The flow of Irish footballers to women's Aussie rules is yet to catch Cork in its current. Bríd Stack - and she was already retired from the inter-county game by the time she joined Greater Western Sydney Giants - is the only Rebel player to attempt the AFLW transition.
The situation remaining as such would be fine with Cork's eight-time All-Ireland winner Ciara O'Sullivan.
"I think maybe it was two years ago [I was asked] just to go for trials in December," she says, "but we had just played the All-Ireland the week before and to be honest at that stage I was happy enough to finish up for the year.
"I had no great desire to go to Australia and to play anyway. Even if I'd went for trials, I mightn't have made it anyway. It's just not something that is for me."
Ciara O'Sullivan turned down AFLW trial
If she is to visit Australia in the future, the Mourneabbey player would prefer it to be for pure tourism and not work.
"It won't be something that I'll be doing in the future anyway," she says about Aussie rules.
"To be honest, it's actually something that surprised me that there never is actually a collective discussion on it [within the Cork panel], and it hasn't been mentioned.
"Obviously from the point of view of playing with Cork, it's great, and it means that we have our players all year around and we aren't waiting for people to come back from Australia.
"I know a few people have been offered trials and that but for whatever reason, whether it's where people are at that point in time in terms of not being finished college or being in a job that they like, people haven't taken up that opportunity. From a selfish point of view, I kind of hope that continues going forward."
9 June 2021; Cork footballer Ciara O'Sullivan with her PwC GPA Women's Player of the Month in Football at Clyda Rovers GAA Club in Mourneabbey, Co. Cork. Photo by Matt Browne/Sportsfile
The expansion of the AFLW means that in future the opportunity which the league currently provides for Irish players to play a professional sport and then return home to play in the championship will no longer be there.
"Obviously it worked well enough for players this year in terms of the fact that we started the league much later than we ordinarily would have," says O'Sullivan.

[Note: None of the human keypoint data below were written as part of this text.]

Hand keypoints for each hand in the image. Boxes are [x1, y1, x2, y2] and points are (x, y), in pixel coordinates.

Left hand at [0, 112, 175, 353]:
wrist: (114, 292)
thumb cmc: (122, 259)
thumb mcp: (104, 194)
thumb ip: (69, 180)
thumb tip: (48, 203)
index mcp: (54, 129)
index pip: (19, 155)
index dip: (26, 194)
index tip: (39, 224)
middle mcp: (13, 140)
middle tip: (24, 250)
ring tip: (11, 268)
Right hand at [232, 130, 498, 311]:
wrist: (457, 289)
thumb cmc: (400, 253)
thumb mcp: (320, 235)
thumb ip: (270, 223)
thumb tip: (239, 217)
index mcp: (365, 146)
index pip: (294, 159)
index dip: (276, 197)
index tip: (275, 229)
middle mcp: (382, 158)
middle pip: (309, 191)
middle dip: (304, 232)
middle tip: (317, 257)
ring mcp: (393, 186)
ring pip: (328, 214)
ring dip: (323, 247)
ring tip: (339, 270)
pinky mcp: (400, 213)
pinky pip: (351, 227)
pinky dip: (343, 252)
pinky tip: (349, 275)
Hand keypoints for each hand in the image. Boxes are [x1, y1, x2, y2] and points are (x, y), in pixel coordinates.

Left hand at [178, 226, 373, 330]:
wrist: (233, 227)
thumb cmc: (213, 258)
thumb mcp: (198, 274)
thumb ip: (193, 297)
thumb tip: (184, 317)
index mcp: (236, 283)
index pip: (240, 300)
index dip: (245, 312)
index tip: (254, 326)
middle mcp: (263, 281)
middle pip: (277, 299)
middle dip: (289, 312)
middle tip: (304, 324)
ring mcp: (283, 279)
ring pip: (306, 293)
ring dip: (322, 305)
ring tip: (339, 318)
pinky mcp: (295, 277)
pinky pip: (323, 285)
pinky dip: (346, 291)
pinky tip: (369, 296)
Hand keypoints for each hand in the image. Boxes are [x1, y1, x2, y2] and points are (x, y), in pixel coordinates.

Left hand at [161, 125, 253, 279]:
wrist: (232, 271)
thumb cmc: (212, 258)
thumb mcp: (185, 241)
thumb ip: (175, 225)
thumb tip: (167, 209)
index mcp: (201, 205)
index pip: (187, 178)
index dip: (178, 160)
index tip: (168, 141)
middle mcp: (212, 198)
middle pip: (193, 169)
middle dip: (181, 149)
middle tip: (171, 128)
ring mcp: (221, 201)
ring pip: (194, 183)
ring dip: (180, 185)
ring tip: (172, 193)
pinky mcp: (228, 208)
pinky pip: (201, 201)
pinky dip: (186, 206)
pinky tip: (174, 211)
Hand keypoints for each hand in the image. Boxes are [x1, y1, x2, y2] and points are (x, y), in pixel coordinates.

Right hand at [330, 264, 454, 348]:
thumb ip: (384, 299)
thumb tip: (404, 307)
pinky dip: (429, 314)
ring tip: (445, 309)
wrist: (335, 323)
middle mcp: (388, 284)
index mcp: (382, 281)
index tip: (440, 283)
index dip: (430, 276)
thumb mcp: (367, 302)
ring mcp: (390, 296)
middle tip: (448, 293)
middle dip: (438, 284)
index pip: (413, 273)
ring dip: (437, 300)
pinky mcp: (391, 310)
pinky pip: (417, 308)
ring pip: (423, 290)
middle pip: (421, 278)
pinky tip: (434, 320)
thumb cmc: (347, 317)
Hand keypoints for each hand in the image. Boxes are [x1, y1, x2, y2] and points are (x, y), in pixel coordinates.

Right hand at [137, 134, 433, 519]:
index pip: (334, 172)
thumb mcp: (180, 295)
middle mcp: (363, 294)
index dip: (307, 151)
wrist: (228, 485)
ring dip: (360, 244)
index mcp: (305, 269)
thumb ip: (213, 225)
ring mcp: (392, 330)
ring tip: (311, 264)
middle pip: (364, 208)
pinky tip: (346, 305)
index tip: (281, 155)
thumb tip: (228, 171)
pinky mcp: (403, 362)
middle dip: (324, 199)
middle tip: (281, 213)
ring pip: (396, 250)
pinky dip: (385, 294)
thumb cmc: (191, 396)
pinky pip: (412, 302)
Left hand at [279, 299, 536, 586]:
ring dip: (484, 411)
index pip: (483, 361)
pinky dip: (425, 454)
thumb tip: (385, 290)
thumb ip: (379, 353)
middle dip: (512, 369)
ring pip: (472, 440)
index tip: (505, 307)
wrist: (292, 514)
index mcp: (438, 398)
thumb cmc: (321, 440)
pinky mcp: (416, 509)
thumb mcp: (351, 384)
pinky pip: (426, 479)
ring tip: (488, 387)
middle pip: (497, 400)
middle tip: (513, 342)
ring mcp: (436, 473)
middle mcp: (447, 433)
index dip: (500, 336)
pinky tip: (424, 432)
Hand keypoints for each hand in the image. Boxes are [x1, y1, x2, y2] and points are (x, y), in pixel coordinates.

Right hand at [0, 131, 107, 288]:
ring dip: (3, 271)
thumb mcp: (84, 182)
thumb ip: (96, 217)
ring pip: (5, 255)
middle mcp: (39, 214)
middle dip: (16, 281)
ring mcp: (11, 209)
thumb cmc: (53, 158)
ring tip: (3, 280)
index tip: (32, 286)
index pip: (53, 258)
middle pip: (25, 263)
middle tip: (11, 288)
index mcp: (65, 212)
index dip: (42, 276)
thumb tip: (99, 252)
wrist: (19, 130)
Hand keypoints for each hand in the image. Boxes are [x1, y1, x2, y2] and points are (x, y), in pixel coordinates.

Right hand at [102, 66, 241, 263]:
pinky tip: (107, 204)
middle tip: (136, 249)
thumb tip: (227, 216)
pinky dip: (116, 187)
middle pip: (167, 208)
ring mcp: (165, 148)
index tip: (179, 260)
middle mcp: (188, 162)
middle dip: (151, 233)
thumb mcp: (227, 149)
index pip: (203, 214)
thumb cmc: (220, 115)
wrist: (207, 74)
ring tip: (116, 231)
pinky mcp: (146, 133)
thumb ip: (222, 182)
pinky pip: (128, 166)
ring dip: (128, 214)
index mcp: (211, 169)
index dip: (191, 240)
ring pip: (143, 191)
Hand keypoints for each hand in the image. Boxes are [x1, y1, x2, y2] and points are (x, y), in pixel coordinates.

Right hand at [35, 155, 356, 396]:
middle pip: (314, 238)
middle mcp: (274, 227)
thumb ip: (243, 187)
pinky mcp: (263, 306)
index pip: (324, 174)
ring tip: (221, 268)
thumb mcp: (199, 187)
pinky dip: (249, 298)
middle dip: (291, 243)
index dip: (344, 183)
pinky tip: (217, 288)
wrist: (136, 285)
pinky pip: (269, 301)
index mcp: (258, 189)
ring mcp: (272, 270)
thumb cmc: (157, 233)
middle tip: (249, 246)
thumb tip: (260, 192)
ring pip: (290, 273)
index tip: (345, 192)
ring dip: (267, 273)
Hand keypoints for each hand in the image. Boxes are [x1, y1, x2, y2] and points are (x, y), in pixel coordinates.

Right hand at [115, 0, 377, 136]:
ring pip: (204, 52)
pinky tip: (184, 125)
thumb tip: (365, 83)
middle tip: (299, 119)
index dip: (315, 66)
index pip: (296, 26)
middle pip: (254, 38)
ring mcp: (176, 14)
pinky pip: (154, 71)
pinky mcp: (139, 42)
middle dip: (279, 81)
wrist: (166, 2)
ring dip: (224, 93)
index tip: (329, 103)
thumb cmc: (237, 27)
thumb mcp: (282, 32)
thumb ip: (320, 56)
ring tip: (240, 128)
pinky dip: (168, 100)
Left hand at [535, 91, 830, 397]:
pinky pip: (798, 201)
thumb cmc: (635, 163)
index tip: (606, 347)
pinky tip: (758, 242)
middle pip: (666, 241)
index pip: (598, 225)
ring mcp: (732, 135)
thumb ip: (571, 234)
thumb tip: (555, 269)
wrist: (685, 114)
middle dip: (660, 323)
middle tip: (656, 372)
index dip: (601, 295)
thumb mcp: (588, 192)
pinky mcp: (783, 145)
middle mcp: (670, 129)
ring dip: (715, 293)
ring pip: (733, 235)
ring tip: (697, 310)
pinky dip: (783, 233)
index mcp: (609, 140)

"But I think looking at the AFL extending their season and then normally us starting in January or February with the league, I think it won't become practical going forward.
"But you know it is great to see the Irish representation out there and to see Orla O'Dwyer winning this year was great. I think the quality of players that have gone out and done so well out there just shows the level and the high standard of ladies football. But yeah, I think it might look like in a few years time that it is one or the other and it's not practical to do both."